In the USA, roughly speaking, everybody has a gun. This big awful fact stares you in the face. Europeans find it inexplicable. It’s just so obvious, why don’t the Americans prohibit these killing machines?
In France, roughly speaking, everybody smokes. I’ve arrived for a year, and it’s strange how this fact feels similar. Americans find it incomprehensible. It’s just so obvious, why don’t the French just quit?
I feel oddly optimistic about these pathologies. Eventually, sloppily, rationality more or less prevails. The Americans will lose their guns one day, and the French will lose their cigarettes. But it will take generations, for habits seep into us, and we come to feel they are part of our identity. I’m sitting outside a bar right now in Vieux Lyon, smoke all around, and the very smokiness adds to that agreeable feeling of Frenchness.
[24 Oct 2017]
It’s so tough being British and having no room for improvement.
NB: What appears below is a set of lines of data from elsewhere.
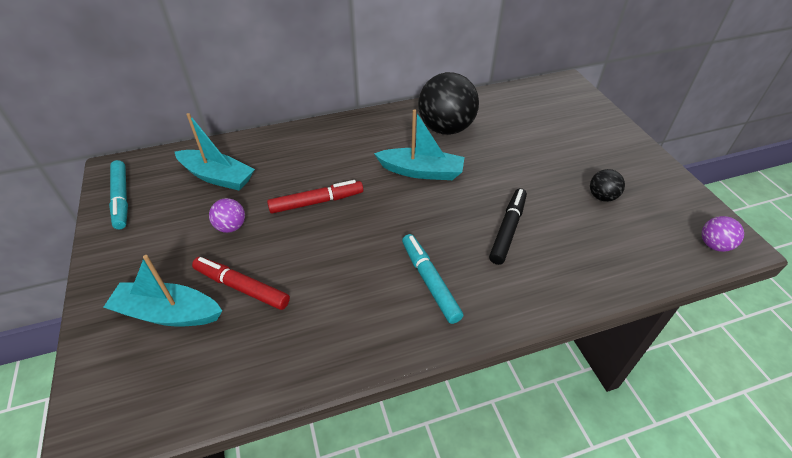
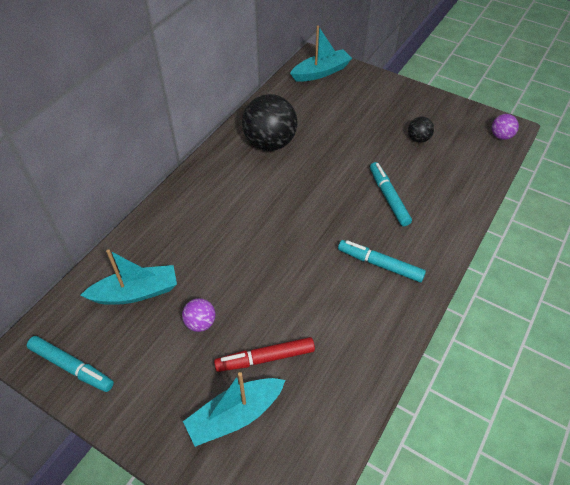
camera: 40 degrees left, 5 degrees up
red marker [267,180,363,214] -> none
turquoise boat [374,109,465,180] -> turquoise boat moved to [290,25,352,82]
black marker [489,188,527,265] -> turquoise marker [370,162,412,226]

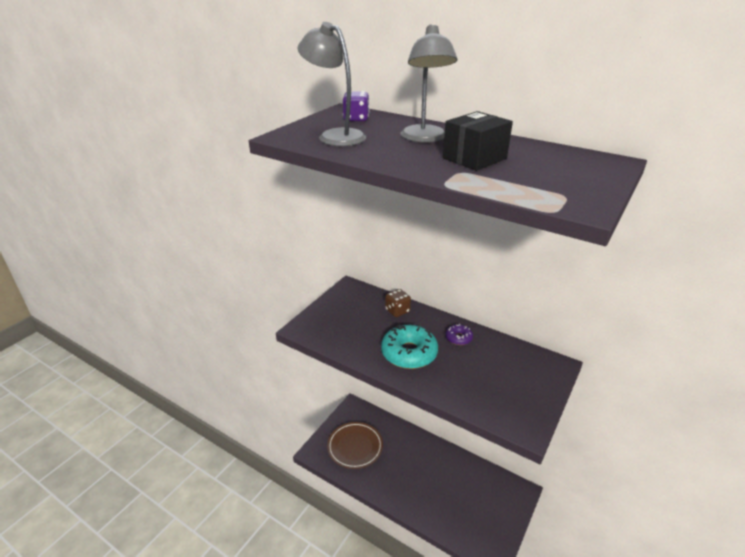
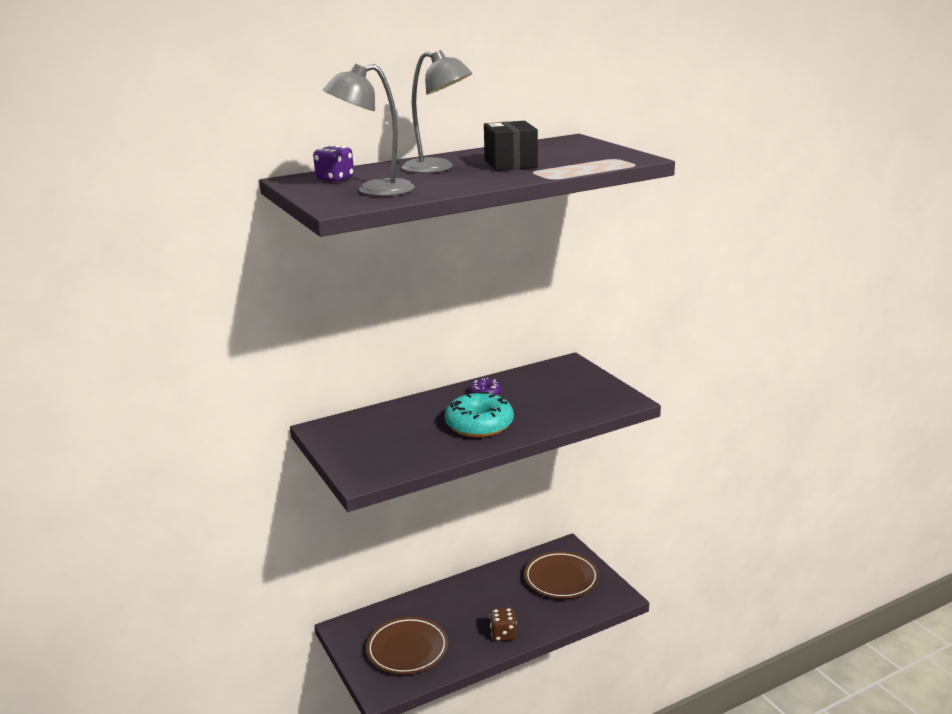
camera: 60 degrees left, 10 degrees down
brown dice [385,289,411,317] -> brown dice moved to [490,608,517,641]
none -> brown plate [524,551,599,599]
Seems we are contemplating similar issues from different perspectives. One small step forward on guns in America, is the exhibition we are currently putting together at SAQA titled, Guns: Loaded Conversations. The entries will be submitted to the juror to select from tomorrow with the accepted artists being publicized in December. No surprise there are entries dealing with Stoneybrook, Pulse, Las Vegas, Trayvon, guns in homes, domestic abuse and yes, hunting, childhood games of cowboys and Indians, and skeet shooting. The exhibit will open at the San Jose Museum of Quilts and Textiles on April 22, 2018.